Il primo, Gaspare, è figlio e fratello, rispettivamente, di Vincenzo e Alessandro D’Aguanno, arrestati il 10 maggio 2017 nell’operazione antimafia “Visir”. I D’Aguanno sono di Strasatti.

Adesso, in aula, Michelangelo Sanguedolce, titolare del Bar Sandokan di Petrosino, afferma che sapeva che prima o poi Gaspare D’Aguanno gli avrebbe restituito i soldi che gli chiedeva. Sarebbero stati, insomma, dei piccoli prestiti.

Al teste presunta vittima di estorsione, però, il presidente Vito Marcello Saladino ha fatto più volte notare che dalle intercettazione emerge una verità sostanzialmente diversa.

Al telefono, infatti, Sanguedolce, parlando prima con Alessandro D’Aguanno e poi con il petrosileno Marco Buffa (il secondo arrestato lo scorso anno nell’operazione antimafia “Annozero” e recentemente scarcerato) diceva che non ne poteva più delle ripetute richieste di denaro di Gaspare D’Aguanno. Appare esasperato. Ma soprattutto del comportamento talvolta tenuto da quest’ultimo, magari quando beveva un bicchierino di troppo, che rischiava di allontanare i clienti dal bar. Ci sarebbero state, poi, consumazioni al bar non pagate. Nessuna risposta convincente neppure alla domanda: “Perché non chiamava i carabinieri o non lo allontanava personalmente? E perché si rivolgeva ad Alessandro D’Aguanno e a Marco Buffa?”. A dare, subito dopo, una spiegazione di quelle richieste di denaro è stato Alessandro D’Aguanno. “Il venerdì e il sabato sera – ha dichiarato quest’ultimo, ancora sotto processo nel ‘Visir’ – facevo il buttafuori nel bar di Sanguedolce, che faceva da pub, per un compenso di 80 euro a notte. Ma quando, alle 5 del mattino si chiudeva e c’era la moglie, perché il marito intorno a mezzanotte andava a dormire, mi sembrava brutto chiedere a lei il pagamento. I soldi che mio fratello chiedeva, anche se con modi che Sanguedolce non gradiva, erano dunque i miei”. Il presidente Saladino lo ha, quindi, incalzato chiedendogli perché Sanguedolce si rivolgeva a Marco Buffa per lamentarsi del fratello? “Perché ad un certo punto – ha risposto Alessandro D’Aguanno – io, per circa un mese, non gli rispondevo più al telefono”. Ma è stato proprio su questo punto che il presidente del collegio giudicante lo ha colto in fallo, dicendogli che dalle intercettazioni emerge che un giorno Sanguedolce telefonò a Buffa “appena 12 minuti dopo” aver parlato, sempre al telefono, con lui. “Non lo sapevo” ha detto D’Aguanno.

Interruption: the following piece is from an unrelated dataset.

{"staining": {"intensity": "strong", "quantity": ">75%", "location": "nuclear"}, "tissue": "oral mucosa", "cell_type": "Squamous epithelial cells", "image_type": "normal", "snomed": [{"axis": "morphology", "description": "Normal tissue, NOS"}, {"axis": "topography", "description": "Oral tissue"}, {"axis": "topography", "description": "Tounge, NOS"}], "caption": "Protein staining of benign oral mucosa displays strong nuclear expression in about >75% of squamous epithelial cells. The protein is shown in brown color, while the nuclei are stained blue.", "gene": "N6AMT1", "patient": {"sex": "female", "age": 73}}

A difendere i due imputati, arrestati nel maggio 2017, sono gli avvocati Luigi Pipitone e Antonino Zichittella. Pm è Giulia D’Alessandro. Gaspare D’Aguanno e Giuseppe Bonafede furono arrestati dai carabinieri a fine maggio 2017. Secondo gli investigatori, l’estate precedente, i due, dopo aver avvicinato il cliente di un bar, lo avrebbero minacciato per farsi consegnare 100 euro. Dopo aver ottenuto 50 euro, tutto il denaro che il ragazzo aveva con sé, si sono allontanati. A D’Aguanno vennero contestati altri due reati commessi nel settembre 2015: rapina e danneggiamento ai danni di un bar di contrada Fornara, quando, dopo essersi impossessato di 50 euro dal registratore di cassa, avrebbe danneggiato alcuni frigoriferi e una vetrina per guadagnare la via di fuga.